"Me? Scientists? I'm just a country boy, I don't know anything about science." There was a grudging self-deprecation in his tone.
Patricia took over, a miracle smile overwhelming her air of briskness. "We'd appreciate the opportunity to discuss it with you."
Dr. Braun added the clincher. "And it might be remunerative."
Crowley opened the door wider. "Well, just so it don't cost me nothing." He stepped back for them. "Don't mind the place. Kind of mussed up. Fact is, the wife left me about a week ago and I haven't got around to getting somebody to come in and kind of clean things up."
He wasn't exaggerating. Patricia O'Gara had no pretensions to the housewife's art herself, but she sniffed when she saw the condition of the living room. There was a dirty shirt drooped over the sofa back and beside the chair which faced the TV set were half a dozen empty beer cans. The ashtrays hadn't been emptied for at least days and the floor had obviously not been swept since the domestic tragedy which had sent Mrs. Crowley packing.
Now that the three strangers were within his castle, Crowley's instincts for hospitality asserted themselves. He said, "Make yourself comfortable. Here, wait'll I get these things out of the way. Anybody like a drink? I got some beer in the box, or," he smirked at Patricia, "I got some port wine you might like, not this bellywash you buy by the gallon."
They declined the refreshments, it wasn't quite noon.
Crowley wrestled the chair which had been before the TV set around so that he could sit facing them, and then sat himself down. He didn't get this and his face showed it.
Frederick Braun came to the point. "Mr. Crowley," he said, "did it ever occur to you that somewhere amidst our nearly one hundred million American males there is the average man?"
Crowley looked at him.
Braun cleared his throat and with his thumb and forefinger pushed his glasses more firmly on the bridge of his nose. "I suppose that isn't exactly the technical way in which to put it."
Ross Wooley shifted his football shoulders and leaned forward earnestly. "No, Doctor, that's exactly the way to put it." He said to Crowley, very seriously, "We've done this most efficiently. We've gone through absolute piles of statistics. We've...."

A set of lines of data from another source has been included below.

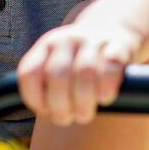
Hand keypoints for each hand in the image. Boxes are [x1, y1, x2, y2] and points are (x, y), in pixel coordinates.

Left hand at [16, 22, 141, 126]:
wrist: (113, 31)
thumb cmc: (79, 63)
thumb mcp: (57, 67)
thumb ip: (46, 87)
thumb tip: (48, 113)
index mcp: (45, 47)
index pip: (30, 73)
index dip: (35, 99)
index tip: (47, 112)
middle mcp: (66, 40)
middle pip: (57, 75)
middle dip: (61, 105)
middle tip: (69, 118)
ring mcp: (92, 40)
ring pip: (84, 70)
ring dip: (83, 101)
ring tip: (85, 114)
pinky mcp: (119, 44)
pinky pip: (111, 65)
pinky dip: (107, 85)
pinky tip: (104, 98)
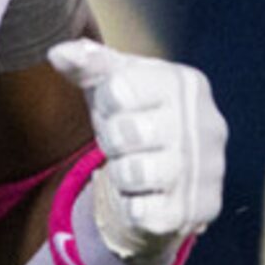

"Done what?" Crowley all but wailed. "Take it easy, will you? What are you all talking about?"
Patricia said impatiently, "Mr. Crowley, you are the average American. The man on the street. The Common Man."
He frowned at her. "What'd'ya mean, common? I'm as good as anybody else."
"That's exactly what we mean," Ross said placatingly. "You are exactly as good as anybody else, Mr. Crowley. You're the average man."
"I don't know what the devil you're talking about. Pardon my language, Miss."
"Not at all," Patricia sighed. "Dr. Braun, why don't you take over? We seem to all be speaking at once."
* * *
The little doctor began to enumerate on his fingers. "The center of population has shifted to this vicinity, so the average American lives here in the Middle West.